Exercise: Below are some records; quote exactly the lines from the one that contains "Page size: 1241x1754." through the one that contains "Identify the document", inclusive, and no others.

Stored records

========================================

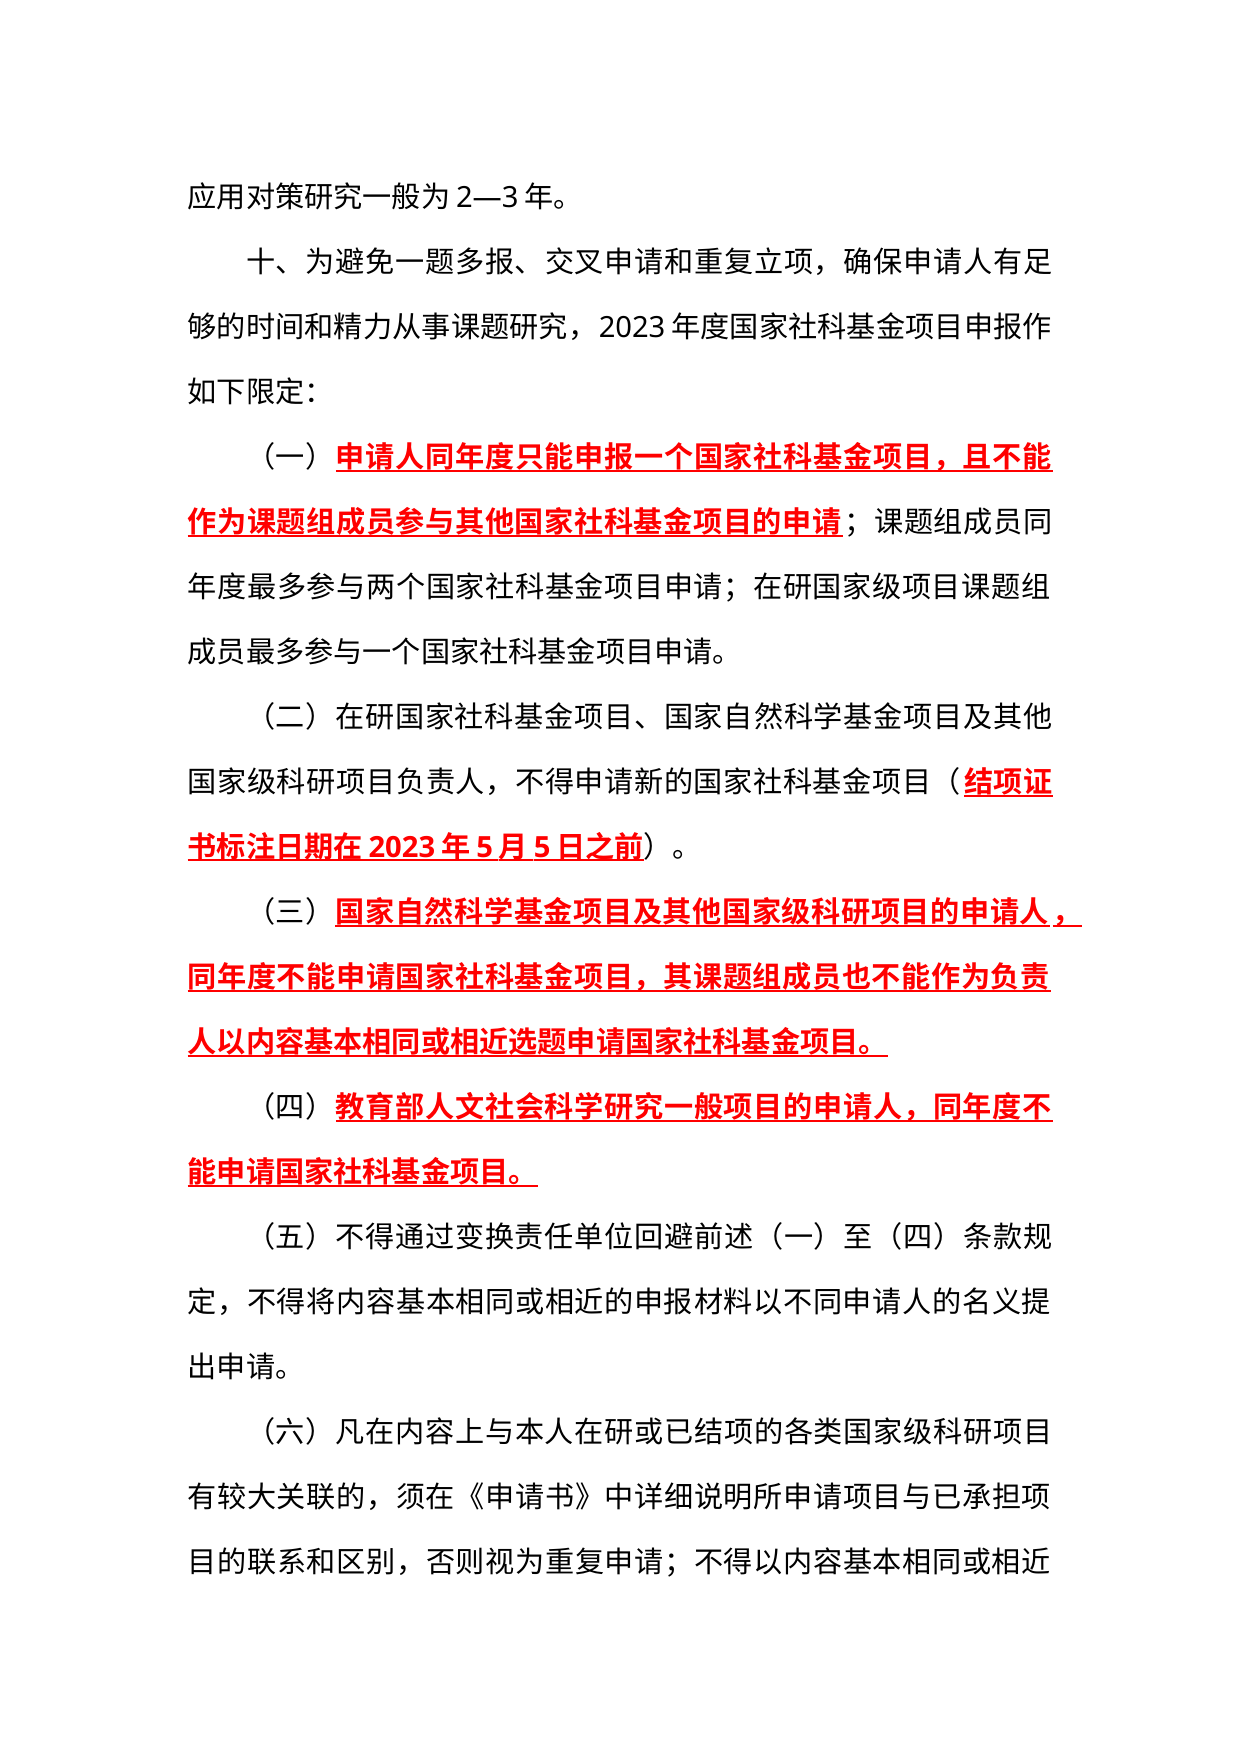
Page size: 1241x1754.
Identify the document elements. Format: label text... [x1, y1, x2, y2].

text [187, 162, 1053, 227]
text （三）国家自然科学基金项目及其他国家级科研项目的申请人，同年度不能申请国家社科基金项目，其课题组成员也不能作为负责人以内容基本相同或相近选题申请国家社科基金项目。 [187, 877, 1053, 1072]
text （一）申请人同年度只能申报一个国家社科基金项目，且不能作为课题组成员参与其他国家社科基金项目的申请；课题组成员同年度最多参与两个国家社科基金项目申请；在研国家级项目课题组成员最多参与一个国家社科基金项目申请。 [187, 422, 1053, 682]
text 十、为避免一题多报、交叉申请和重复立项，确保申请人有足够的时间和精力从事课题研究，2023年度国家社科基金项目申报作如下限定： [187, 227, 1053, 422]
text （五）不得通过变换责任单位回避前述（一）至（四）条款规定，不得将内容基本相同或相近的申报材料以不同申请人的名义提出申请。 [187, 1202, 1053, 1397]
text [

========================================

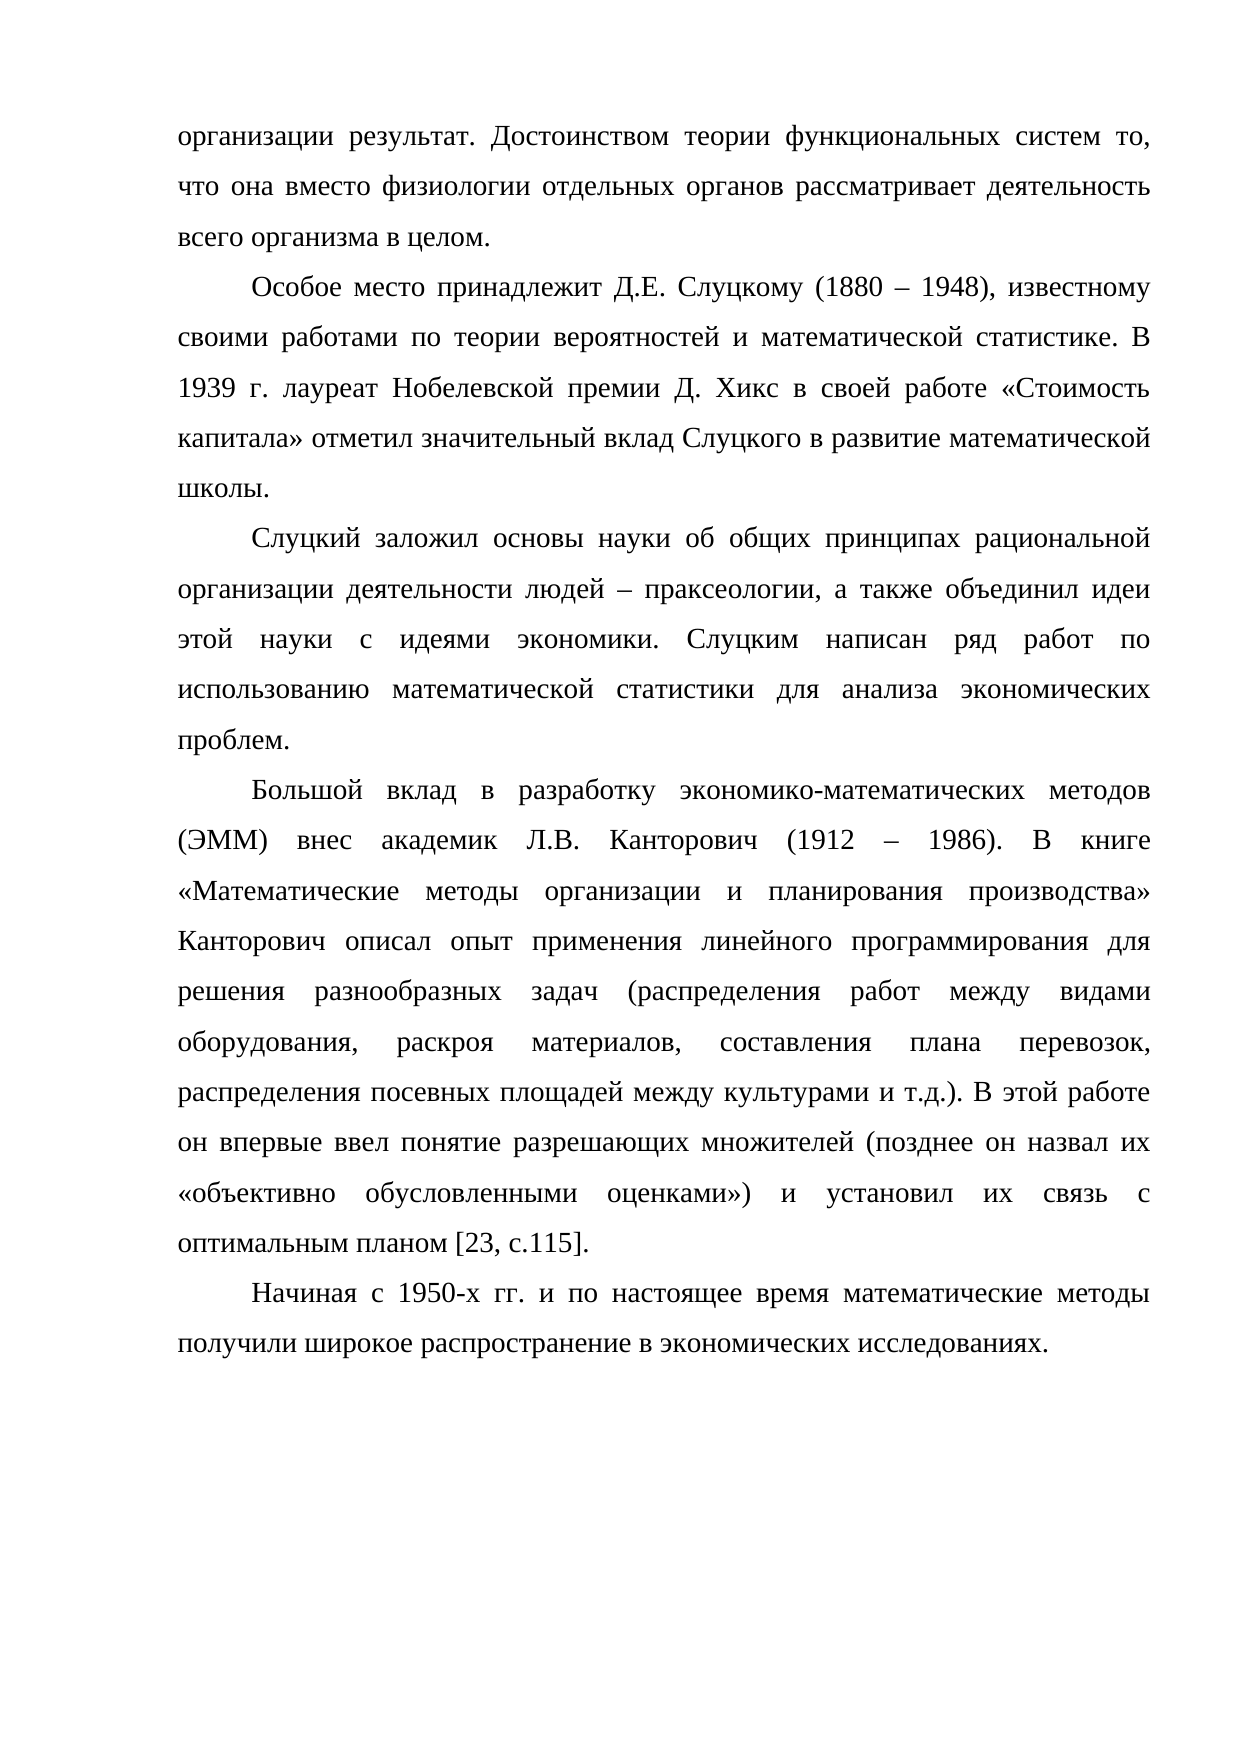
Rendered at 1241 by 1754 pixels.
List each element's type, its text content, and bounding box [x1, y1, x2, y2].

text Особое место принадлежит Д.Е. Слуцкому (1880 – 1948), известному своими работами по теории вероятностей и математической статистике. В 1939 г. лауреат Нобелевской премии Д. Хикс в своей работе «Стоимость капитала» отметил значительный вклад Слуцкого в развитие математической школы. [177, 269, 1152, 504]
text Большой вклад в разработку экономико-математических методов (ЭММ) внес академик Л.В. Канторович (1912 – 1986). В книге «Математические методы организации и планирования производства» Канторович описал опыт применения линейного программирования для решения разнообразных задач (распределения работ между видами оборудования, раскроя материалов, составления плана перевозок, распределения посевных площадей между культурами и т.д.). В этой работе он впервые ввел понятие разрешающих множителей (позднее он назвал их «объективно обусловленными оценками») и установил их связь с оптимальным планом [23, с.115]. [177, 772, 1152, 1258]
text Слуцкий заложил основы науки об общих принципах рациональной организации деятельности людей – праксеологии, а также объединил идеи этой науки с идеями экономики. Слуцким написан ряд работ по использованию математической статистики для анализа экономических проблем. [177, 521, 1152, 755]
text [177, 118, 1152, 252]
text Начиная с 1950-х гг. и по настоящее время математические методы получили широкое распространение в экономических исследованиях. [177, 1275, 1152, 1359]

========================================

Solution:
Page size: 1241x1754.
Identify the document elements. Format: label text... [x1, y1, x2, y2].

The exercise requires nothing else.